Problem details: From the entries below, return every line that includes the word "podľa".

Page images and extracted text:
• • •
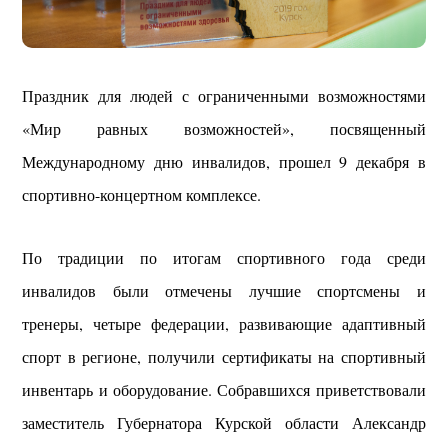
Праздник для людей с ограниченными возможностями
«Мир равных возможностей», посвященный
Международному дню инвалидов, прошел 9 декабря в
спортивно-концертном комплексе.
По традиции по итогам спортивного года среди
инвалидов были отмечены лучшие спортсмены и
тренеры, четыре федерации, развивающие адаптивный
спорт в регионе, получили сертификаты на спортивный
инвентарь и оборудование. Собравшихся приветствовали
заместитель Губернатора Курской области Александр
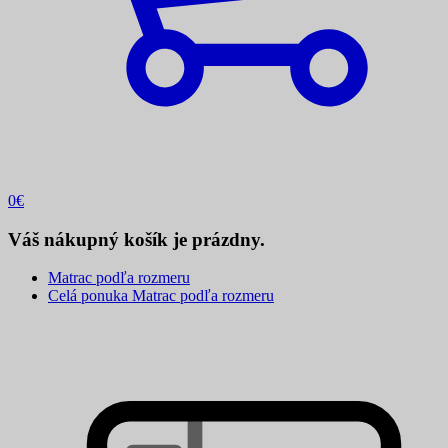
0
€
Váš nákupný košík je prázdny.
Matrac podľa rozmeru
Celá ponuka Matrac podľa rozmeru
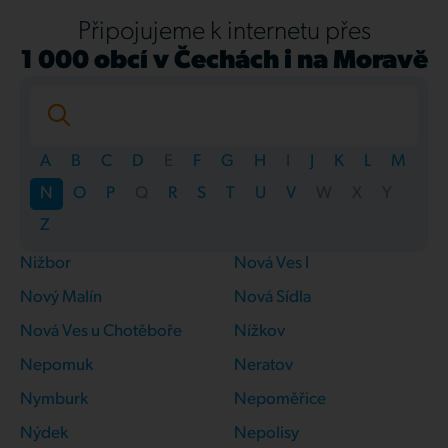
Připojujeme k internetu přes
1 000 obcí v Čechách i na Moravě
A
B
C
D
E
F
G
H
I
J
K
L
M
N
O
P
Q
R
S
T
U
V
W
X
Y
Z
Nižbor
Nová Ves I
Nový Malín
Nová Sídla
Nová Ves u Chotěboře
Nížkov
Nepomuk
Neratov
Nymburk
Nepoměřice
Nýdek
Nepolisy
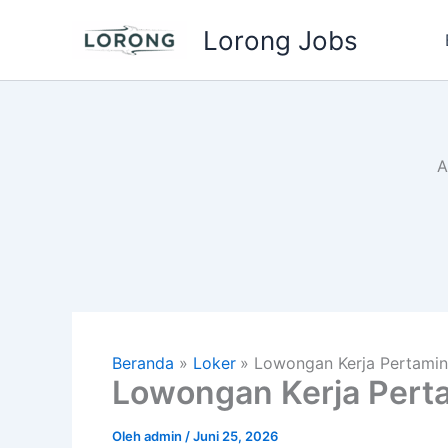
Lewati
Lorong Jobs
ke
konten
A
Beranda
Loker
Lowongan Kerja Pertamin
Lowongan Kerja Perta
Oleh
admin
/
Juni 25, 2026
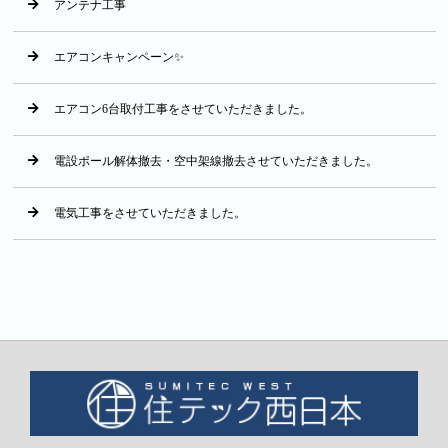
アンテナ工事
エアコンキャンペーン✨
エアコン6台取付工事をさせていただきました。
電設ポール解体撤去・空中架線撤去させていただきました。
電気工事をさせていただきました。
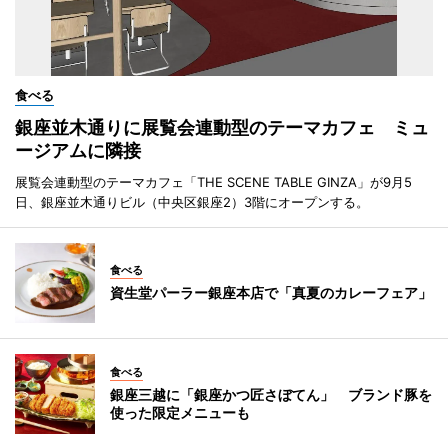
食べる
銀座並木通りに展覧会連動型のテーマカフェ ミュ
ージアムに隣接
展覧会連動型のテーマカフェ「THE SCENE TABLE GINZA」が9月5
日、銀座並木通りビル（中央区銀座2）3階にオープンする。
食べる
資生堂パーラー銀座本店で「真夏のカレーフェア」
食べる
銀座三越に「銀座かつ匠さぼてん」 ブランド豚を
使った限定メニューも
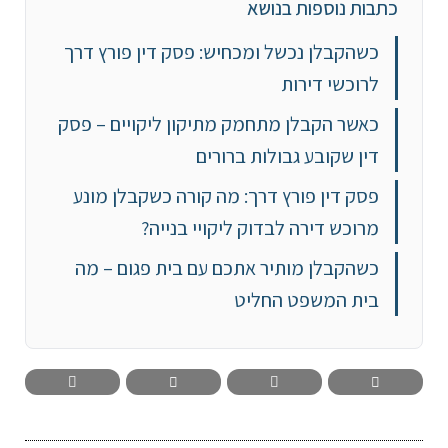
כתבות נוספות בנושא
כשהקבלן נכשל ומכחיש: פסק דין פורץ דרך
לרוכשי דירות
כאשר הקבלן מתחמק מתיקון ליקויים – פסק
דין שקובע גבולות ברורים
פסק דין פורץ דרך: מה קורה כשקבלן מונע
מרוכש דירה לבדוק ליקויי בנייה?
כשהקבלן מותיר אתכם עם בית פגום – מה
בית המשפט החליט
• • •
Response area:
Matrac podľa rozmeru
Celá ponuka Matrac podľa rozmeru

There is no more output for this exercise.